IV. Gestion en cas de comorbidités

L’utilisation de corticostéroïdes à forte dose pour le traitement du rejet chez les patients présentant une intolérance au glucose ou un diabète franc entraîne généralement une détérioration temporaire du contrôle glycémique et les doses de médicaments pour diabétiques doivent souvent être modifiées en conséquence.

Le conseil au patient est extrêmement important dans les cas où l’épisode de rejet est consécutif à la non-adhésion du patient au régime immunosuppresseur. Les patients doivent savoir qu’ils peuvent mourir ou être handicapés à la suite d’un épisode de rejet sévère et que l’observance régulière du traitement est primordiale. A part cela, il est important de souligner la reconnaissance par le patient des signes et symptômes de l’insuffisance cardiaque (qui n’est généralement pas un problème chez les patients qui ont tous eu une insuffisance cardiaque avancée avant la transplantation) et des complications infectieuses possibles.

A. Prophylaxie appropriée et autres mesures pour prévenir la réadmission.

Il est approprié de suivre très attentivement les niveaux de médicaments immunosuppresseurs pendant un certain temps après un épisode de rejet et de ne pas les laisser chuter à des niveaux même proches des plages sous-thérapeutiques.

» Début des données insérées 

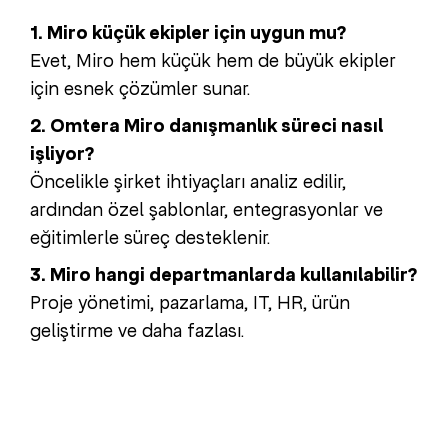
1. Miro küçük ekipler için uygun mu?
Evet, Miro hem küçük hem de büyük ekipler
için esnek çözümler sunar.
2. Omtera Miro danışmanlık süreci nasıl
işliyor?
Öncelikle şirket ihtiyaçları analiz edilir,
ardından özel şablonlar, entegrasyonlar ve
eğitimlerle süreç desteklenir.
3. Miro hangi departmanlarda kullanılabilir?
Proje yönetimi, pazarlama, IT, HR, ürün
geliştirme ve daha fazlası.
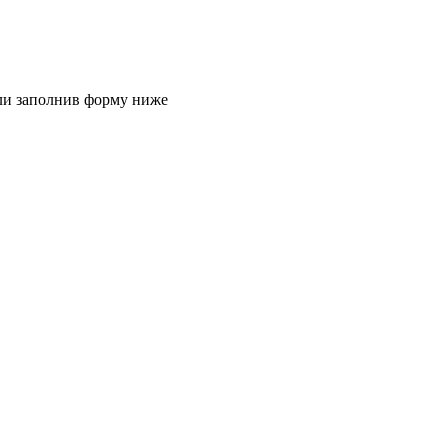
или заполнив форму ниже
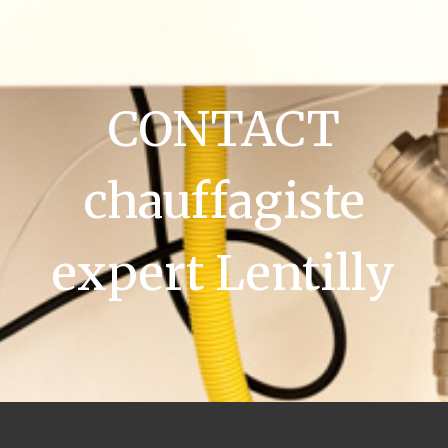
CONTACT
chauffagiste
expert Lentilly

VI. Quelles sont les données probantes pour les recommandations spécifiques de gestion et de traitement ?

« Les directives de la Société internationale de transplantation cardiaque et pulmonaire pour le soin des transplantés cardiaques. Task force 2 : Immunosuppression and rejection ». J Heart Lung Transplant. vol. 29. 2010. pp. 914-956.

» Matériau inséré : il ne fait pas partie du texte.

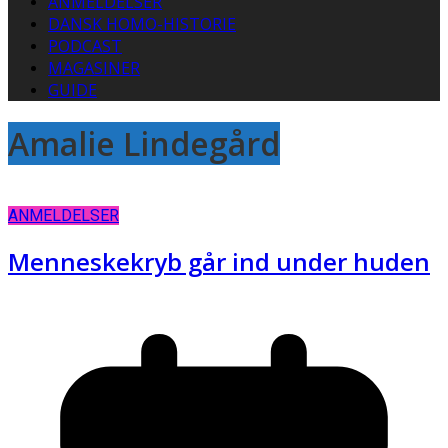
ANMELDELSER
DANSK HOMO-HISTORIE
PODCAST
MAGASINER
GUIDE
Amalie Lindegård
ANMELDELSER
Menneskekryb går ind under huden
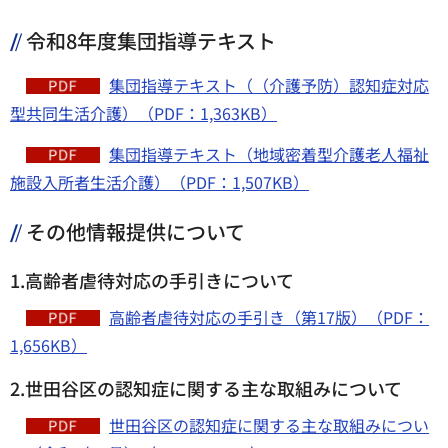
令和8年度集団指導テキスト
集団指導テキスト（（介護予防）認知症対応
型共同生活介護）（PDF：1,363KB）
集団指導テキスト（地域密着型介護老人福祉
施設入所者生活介護）（PDF：1,507KB）
その他情報提供について
1.高齢者虐待対応の手引きについて
高齢者虐待対応の手引き（第17版）（PDF：
1,656KB）
2.世田谷区の認知症に関する主な取組みについて
世田谷区の認知症に関する主な取組みについ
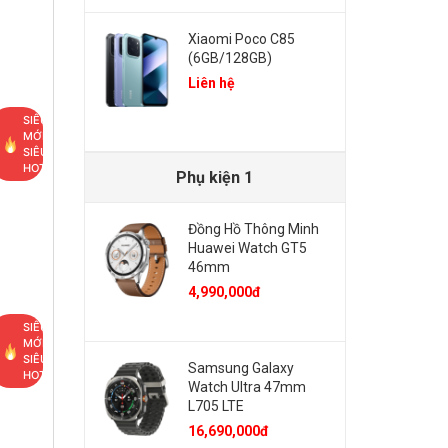
Xiaomi Poco C85
(6GB/128GB)
Liên hệ
SIÊU
MỚI,
SIÊU
HOT
Phụ kiện 1
Đồng Hồ Thông Minh
Huawei Watch GT5
46mm
4,990,000đ
SIÊU
MỚI,
SIÊU
Samsung Galaxy
HOT
Watch Ultra 47mm
L705 LTE
16,690,000đ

Pham, MX, Teuteberg, JJ, Kfoury, AG. « Profilage de l’expression génétique pour la surveillance du rejet après une transplantation cardiaque ». New Engl J Med. vol. 362. 2010. pp. 1890-1900.

DeVlaminck, I, Valantine, HA, Snyder, TM. « L’ADN libre de cellules circulantes permet un diagnostic non invasif du rejet de la transplantation cardiaque ». Sci Transl Med. vol. 6. 2014. pp. 241-8.